Selected passage
The landmark work in this area is Rosemary Ruether’s Faith and Fratricide. This book examines how Judaism has been demeaned and vilified by the New Testament, the Church fathers, and the states of Christian Europe. Ruether called for a radical new openness on the part of Christians toward Judaism in order to make amends for these sins: “Christians must be able to accept the thesis that it is not necessary for Jews to have the story about Jesus in order to have a foundation for faith and a hope for salvation.”1 The solution to Christian anti-Judaism, Ruether claimed, lies in a “revitalization of Christian absolutism which can accept the independent salvific validity of the Jewish tradition.”2
Ruether’s book has had a tremendous influence on the contemporary Jewish-Christian dialogue. The extent of this influence can be judged from the fact that Gregory Baum, who wrote a powerful apologetic work in 1968 vigorously defending the New Testament against the charge of anti-Semitism, penned the introduction to 1974’s Faith and Fratricide. He there admitted that the apology he presented in his earlier work was untenable.3 Baum stated he had come to believe that, in light of the history of Christian anti-Judaism, especially the Holocaust, Christian theologians must “look for a formulation of the Christian faith that does not negate Jewish existence.”4
Baum is not alone in his abrupt change of position. For example, Krister Stendahl no longer believes that Paul’s letter to the Romans teaches that Jews must receive Christ as their Savior in order to experience salvation.5 There is a host of prominent thinkers, many of them Christian, who share Baum and Stendahl’s views, and they continue to have an enormous effect on the ongoing Jewish-Christian dialogue. 6
This article is an attempt to understand, from a decidedly New Testament perspective, some of the ways in which the Jewish people’s rejection of the messiahship of Jesus Christ has been understood. My aim is to challenge the new orthodoxy that now prevails among many mainline Christian theologians regarding the matter of Jewish salvation. This new orthodoxy is largely a result of theological reflection upon the Holocaust. Due to the sheer horror of Jewish suffering, and Christian complicity in that suffering, many now consider any attempt to link Jewish salvation with the Christian Savior theologically untenable, if not dangerously anti-Semitic.

Recorded information

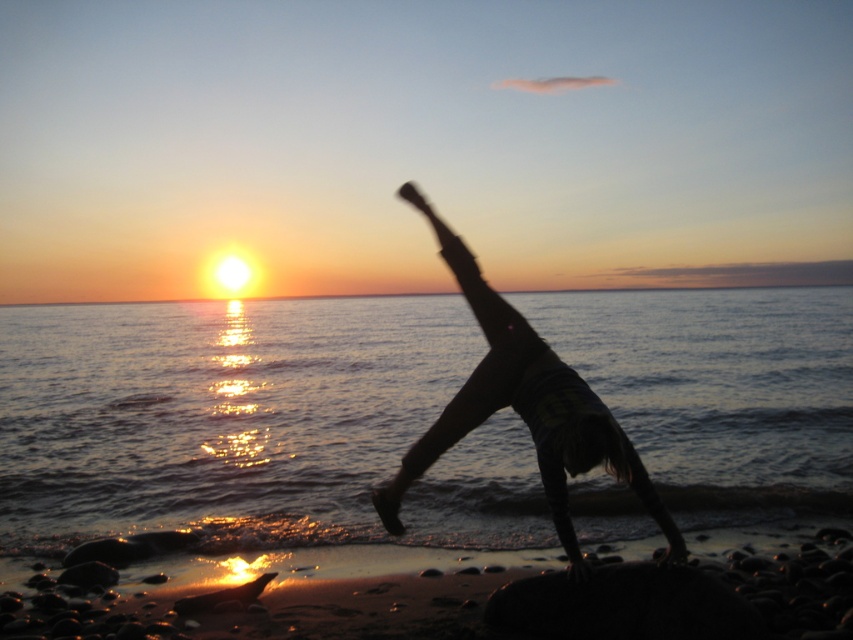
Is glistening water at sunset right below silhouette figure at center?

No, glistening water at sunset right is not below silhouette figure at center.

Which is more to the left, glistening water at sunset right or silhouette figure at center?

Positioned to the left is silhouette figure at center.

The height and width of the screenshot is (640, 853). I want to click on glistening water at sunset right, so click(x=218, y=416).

--

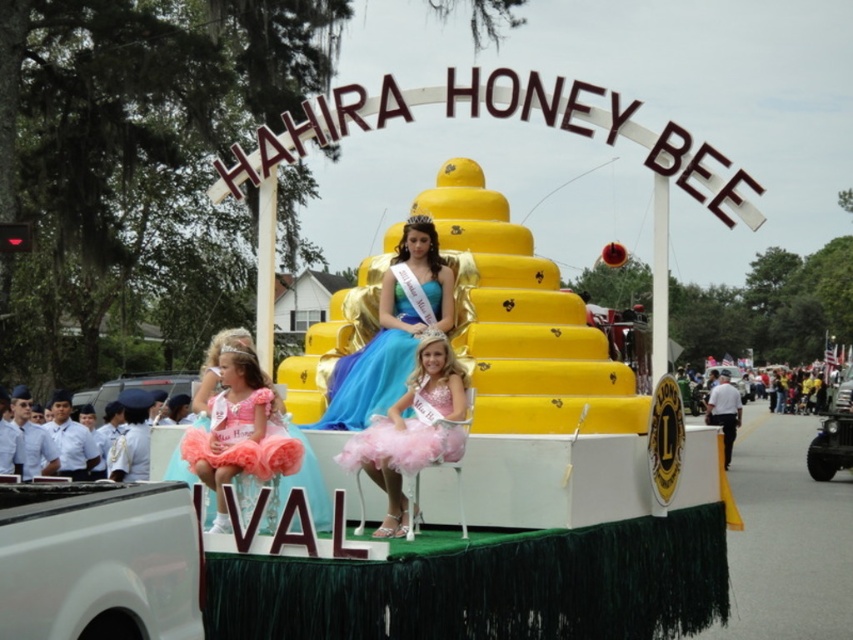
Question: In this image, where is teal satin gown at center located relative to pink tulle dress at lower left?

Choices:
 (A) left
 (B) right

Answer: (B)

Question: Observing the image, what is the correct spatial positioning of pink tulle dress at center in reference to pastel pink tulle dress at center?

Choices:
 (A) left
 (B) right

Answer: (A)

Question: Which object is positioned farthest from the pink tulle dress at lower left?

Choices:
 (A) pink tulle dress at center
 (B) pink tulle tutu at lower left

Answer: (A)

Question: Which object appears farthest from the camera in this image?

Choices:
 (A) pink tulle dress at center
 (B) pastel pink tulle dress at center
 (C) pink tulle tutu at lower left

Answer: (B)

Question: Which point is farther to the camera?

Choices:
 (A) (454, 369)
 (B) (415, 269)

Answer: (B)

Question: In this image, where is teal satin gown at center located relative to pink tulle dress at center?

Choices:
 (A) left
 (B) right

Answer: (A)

Directives
a – According to the passage on Jewish-Christian dialogue, why do many mainline Christian theologians now consider any attempt to link Jewish salvation with the Christian Savior theologically untenable?
b – In the listing, copy out the lines from the line with "Is glistening water" to the line with "Positioned to the", keeping their wording unchanged.

Task results
a – They hold this view because of the sheer horror of Jewish suffering in the Holocaust and Christian complicity in that suffering. Many now regard such a link as untenable, or even dangerously anti-Semitic.

b –
Is glistening water at sunset right below silhouette figure at center?

No, glistening water at sunset right is not below silhouette figure at center.

Which is more to the left, glistening water at sunset right or silhouette figure at center?

Positioned to the left is silhouette figure at center.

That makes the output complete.